== TASK REQUIREMENTS ==
Within the data below, state how many lines contain the string "changes". Provide the number only.

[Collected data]
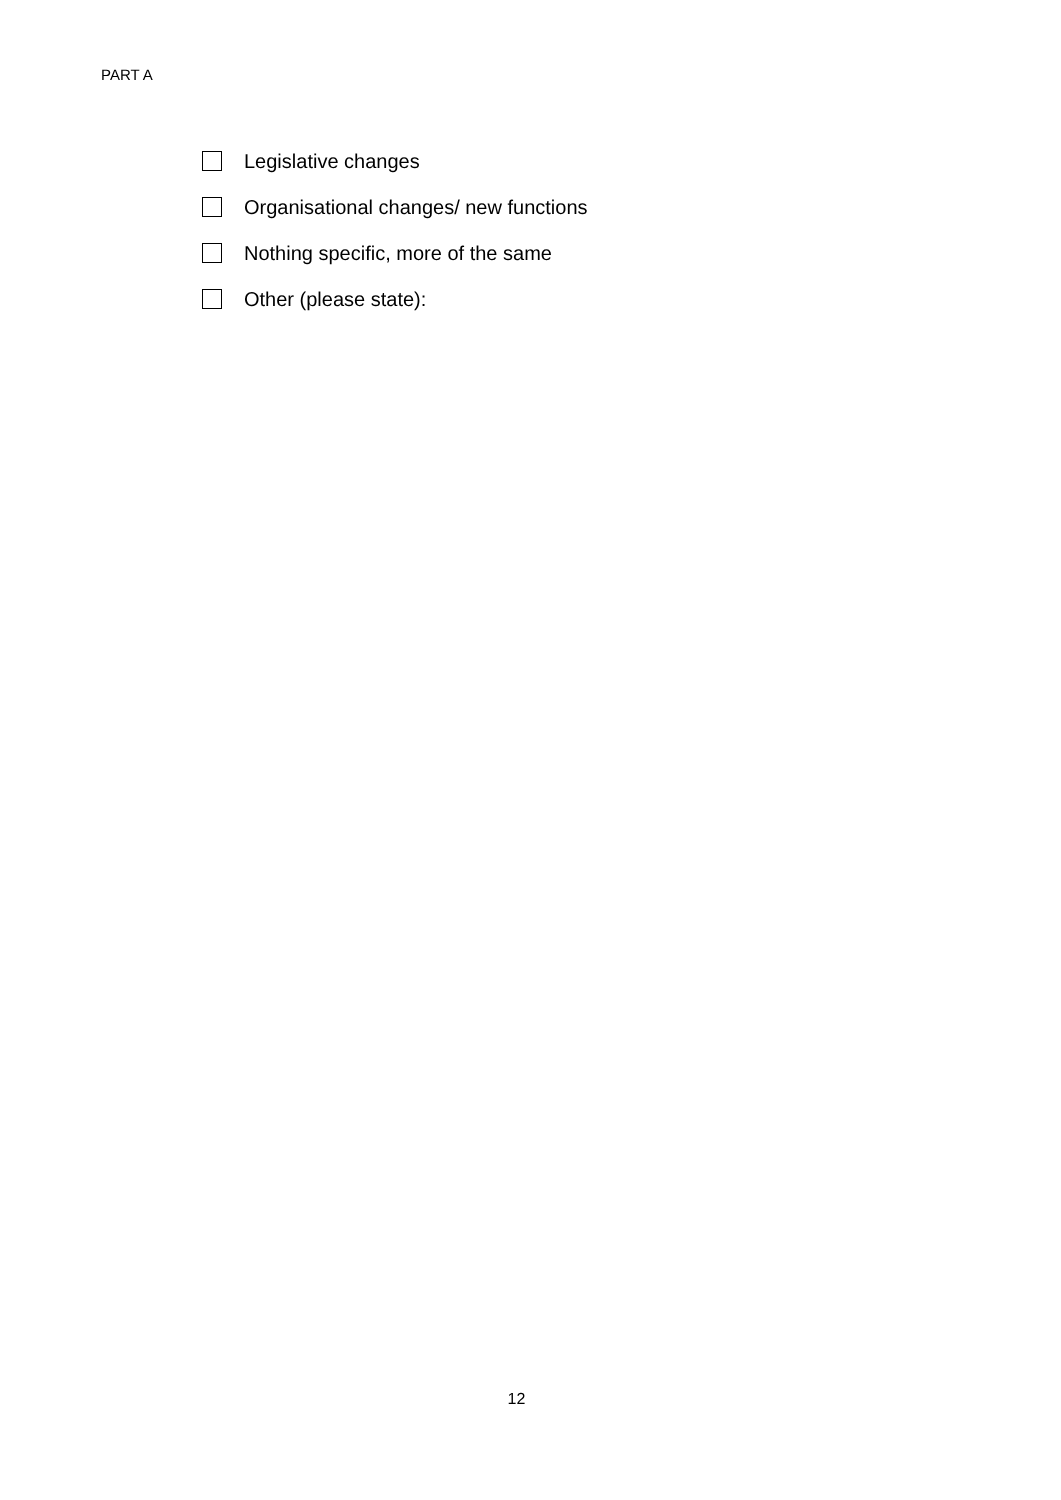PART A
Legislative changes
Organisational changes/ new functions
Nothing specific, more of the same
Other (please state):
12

== EXERCISE OUTPUT ==
2